In the late 1990s, he developed the carbon isotope ratio to determine whether an anabolic steroid is produced naturally in the body or derived from a banned substance, such as a synthetic steroid. In 2002, he discovered for the first time in sports the use of a form of EPO, or erythropoietin, that increases endurance by stimulating the production of red blood cells. Three gold medalists in cross-country skiing tested positive for the substance and were stripped of their medals.
Also in 2002, Dr. Catlin first detected a designer anabolic steroid, norbolethone, in an athlete’s urine after it was introduced to athletes at Balco by chemist Patrick Arnold.
“This was the first evidence that there were these brand-name drugs out there,” Dr.
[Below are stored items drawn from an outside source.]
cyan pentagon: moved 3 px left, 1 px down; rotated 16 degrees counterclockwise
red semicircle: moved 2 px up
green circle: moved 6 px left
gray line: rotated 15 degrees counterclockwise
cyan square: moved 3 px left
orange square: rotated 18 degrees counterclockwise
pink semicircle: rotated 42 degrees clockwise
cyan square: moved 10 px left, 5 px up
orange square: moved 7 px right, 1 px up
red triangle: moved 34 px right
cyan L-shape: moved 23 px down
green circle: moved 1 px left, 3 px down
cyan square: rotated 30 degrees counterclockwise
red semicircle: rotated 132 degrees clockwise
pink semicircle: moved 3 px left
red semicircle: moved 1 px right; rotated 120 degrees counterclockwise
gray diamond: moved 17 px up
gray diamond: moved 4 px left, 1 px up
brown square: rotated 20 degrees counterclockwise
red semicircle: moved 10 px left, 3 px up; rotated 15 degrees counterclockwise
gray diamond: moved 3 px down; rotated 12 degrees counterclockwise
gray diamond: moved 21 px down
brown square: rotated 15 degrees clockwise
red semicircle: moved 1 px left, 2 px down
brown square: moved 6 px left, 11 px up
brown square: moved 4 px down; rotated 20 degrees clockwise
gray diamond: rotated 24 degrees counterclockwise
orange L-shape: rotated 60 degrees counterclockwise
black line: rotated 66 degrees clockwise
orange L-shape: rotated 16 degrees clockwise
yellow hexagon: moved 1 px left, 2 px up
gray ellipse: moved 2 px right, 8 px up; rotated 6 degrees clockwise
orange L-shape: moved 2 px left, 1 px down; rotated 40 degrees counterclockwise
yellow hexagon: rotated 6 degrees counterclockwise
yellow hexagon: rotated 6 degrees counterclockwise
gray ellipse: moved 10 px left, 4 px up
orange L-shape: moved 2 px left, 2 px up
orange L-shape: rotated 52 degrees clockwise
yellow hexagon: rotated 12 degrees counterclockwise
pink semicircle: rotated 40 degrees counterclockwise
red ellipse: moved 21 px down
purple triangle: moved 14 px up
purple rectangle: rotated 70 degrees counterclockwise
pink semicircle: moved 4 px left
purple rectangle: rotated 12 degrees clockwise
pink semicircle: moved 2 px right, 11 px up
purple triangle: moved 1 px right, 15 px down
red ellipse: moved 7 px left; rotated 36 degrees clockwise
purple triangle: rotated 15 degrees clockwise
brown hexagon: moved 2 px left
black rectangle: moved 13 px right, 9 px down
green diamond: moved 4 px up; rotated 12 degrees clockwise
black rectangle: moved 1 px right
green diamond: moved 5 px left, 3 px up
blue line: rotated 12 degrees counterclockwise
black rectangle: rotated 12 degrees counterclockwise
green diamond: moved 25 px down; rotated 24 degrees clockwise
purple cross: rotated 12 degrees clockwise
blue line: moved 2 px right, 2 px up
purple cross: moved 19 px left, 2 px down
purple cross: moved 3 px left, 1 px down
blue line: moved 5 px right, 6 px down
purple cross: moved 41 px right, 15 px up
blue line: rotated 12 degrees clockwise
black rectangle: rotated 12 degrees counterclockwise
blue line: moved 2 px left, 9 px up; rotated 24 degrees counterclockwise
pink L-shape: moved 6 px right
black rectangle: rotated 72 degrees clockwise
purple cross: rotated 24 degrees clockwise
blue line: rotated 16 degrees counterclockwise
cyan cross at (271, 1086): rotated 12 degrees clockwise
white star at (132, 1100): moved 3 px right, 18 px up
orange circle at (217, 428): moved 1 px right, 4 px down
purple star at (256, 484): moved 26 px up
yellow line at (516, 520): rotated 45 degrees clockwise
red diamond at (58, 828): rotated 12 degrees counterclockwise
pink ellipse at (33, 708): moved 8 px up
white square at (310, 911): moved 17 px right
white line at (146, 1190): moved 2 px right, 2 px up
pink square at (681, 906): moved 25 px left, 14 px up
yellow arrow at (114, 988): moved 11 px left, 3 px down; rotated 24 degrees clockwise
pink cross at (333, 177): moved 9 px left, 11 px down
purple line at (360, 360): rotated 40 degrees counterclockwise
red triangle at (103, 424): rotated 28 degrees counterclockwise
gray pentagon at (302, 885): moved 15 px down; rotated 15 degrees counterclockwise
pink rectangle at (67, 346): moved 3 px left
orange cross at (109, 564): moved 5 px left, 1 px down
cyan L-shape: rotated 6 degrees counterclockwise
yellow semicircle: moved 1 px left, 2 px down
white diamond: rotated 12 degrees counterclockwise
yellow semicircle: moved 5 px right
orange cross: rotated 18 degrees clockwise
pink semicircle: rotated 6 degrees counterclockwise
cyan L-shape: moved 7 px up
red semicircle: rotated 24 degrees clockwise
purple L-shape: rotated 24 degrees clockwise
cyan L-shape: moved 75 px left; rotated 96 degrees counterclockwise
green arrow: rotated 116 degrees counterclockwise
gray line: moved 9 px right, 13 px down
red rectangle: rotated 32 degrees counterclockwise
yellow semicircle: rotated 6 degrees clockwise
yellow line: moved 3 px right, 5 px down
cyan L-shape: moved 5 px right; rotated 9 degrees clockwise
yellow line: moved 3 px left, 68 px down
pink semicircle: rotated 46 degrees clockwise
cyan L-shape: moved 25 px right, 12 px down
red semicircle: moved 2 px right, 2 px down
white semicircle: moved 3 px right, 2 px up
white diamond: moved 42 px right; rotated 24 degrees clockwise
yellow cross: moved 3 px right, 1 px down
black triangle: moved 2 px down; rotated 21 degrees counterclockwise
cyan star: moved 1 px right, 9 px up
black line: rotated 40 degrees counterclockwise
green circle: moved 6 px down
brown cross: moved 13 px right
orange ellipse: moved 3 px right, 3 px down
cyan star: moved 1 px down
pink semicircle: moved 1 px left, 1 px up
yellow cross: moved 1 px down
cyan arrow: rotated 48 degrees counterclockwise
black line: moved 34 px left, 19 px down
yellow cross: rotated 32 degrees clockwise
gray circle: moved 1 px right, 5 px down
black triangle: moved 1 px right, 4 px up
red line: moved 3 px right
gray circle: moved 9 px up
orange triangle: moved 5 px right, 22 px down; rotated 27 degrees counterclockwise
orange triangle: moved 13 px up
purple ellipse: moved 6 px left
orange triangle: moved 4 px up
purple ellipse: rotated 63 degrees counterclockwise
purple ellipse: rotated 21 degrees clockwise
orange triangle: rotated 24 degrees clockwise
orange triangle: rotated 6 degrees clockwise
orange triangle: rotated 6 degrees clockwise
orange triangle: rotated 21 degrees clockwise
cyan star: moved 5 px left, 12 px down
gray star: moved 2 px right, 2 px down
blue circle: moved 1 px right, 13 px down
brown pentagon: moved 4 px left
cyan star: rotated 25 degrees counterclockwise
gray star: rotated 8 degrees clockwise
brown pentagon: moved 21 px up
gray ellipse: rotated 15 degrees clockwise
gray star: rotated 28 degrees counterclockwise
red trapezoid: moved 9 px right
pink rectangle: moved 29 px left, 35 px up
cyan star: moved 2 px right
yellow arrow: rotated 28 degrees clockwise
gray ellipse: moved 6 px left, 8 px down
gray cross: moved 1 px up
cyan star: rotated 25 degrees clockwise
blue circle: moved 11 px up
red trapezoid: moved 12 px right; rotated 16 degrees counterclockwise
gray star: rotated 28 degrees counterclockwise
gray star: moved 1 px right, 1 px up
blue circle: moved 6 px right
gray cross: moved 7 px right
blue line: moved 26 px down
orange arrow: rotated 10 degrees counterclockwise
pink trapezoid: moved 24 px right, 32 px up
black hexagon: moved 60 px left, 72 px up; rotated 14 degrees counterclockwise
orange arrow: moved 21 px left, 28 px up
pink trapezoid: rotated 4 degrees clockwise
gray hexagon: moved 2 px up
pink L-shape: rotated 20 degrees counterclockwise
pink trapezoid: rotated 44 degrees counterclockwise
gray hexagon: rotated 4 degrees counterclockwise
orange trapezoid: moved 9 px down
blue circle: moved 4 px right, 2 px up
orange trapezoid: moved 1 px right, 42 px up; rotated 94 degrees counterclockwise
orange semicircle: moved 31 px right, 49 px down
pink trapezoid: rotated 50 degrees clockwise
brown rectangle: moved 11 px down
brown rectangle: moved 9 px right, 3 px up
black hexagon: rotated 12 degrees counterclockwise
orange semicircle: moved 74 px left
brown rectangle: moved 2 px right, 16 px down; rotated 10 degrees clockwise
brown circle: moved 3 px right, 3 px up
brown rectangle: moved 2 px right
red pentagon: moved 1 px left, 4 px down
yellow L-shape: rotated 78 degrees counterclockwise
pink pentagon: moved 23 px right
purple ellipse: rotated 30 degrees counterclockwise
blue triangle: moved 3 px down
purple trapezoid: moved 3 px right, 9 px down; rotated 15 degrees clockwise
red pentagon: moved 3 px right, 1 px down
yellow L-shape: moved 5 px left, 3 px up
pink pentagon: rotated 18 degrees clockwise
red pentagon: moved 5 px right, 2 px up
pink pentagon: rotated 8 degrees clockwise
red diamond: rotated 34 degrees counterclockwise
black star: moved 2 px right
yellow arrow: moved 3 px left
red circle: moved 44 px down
Catlin said in an interview at the time. “He told me that more will come.”
Then, in 2003, Dr. Catlin identified yet another designer steroid, tetrahydrogestrinone, or THG, after a syringe that was anonymously delivered to the United States Anti-Doping Agency was transferred to his laboratory.
It was a breakthrough as the active ingredient in ‘the clear’, a previously undetectable steroid Balco provided to many athletes. Barry Bonds testified in a federal grand jury that he received the “clear” and a testosterone-based cream from his trainer, but said he was told it was linseed oil and a pain reliever balm.
Jeff Novitzky, an Internal Revenue Service agent who began investigating the spread of performance-enhancing drugs in 2002, turned to Dr. Catlin after digging through Balco’s trash and collecting data posted online by Victor Conte Jr., the lab’s founder and president.
“I called him very early on and during this year he guided me through everything,” Mr. Novitzky said in an interview. “I had no idea what I was finding. In my trash, I found discarded drug wrappers, email communications from athletes, invoices for epitestosterone and it said the only reason to take epitestosterone is to beat a drug test. I could see the bells ringing in his head that something was going on.”
Dr. Catlin testified in 2003 to the grand jury that investigated Balko and Mr. Conte, who pleaded guilty to steroid distribution and money laundering. He served four months in prison. Mr. Bonds was convicted of obstruction of justice, but the conviction was overturned.
Dr. Catlin later discovered several other branded steroids, including methylandrostenol or mandole, the active ingredient in a subsequent iteration of “transparent” that was also found in a raid on the Balco lab.
After retiring from the UCLA lab, he went into business with his son Oliver to provide services such as customizing private drug testing programs for sports organizations, athletes and schools, as well as testing and certifying nutritional supplements and food products for banned substances and label claims . Dr. Catlin also continued related research and oversaw testing of human growth hormone, or HGH, at the 2008 Summer Olympics in Beijing.
In 2009, Dr Catlin agreed to run a strict and transparent anti-doping plan for Mr Armstrong, who had retired from cycling in 2005. But the plan was abandoned before Dr Catlin took a full blood and urine sample as the program was too complicated and too expensive, he told the New York Times at the time.
In addition to his son Oliver, Dr. Catlin has another son, Bryce, and two grandchildren. His wife, Bernadette (DeGroote) Catlin, died in 1989.
Dr Catlin said he felt an urgency to keep the Olympics, which he called “something natural and beautiful”, drug-free.
He told USA Today in 2007: “I can’t think of anything more exciting than the Olympic model, where 220 countries in the world participate and every four years they send their best to compete against the best from other countries and the best man or the woman wins . That’s wonderful. What could be nicer? Except it’s the drugs, idiot.”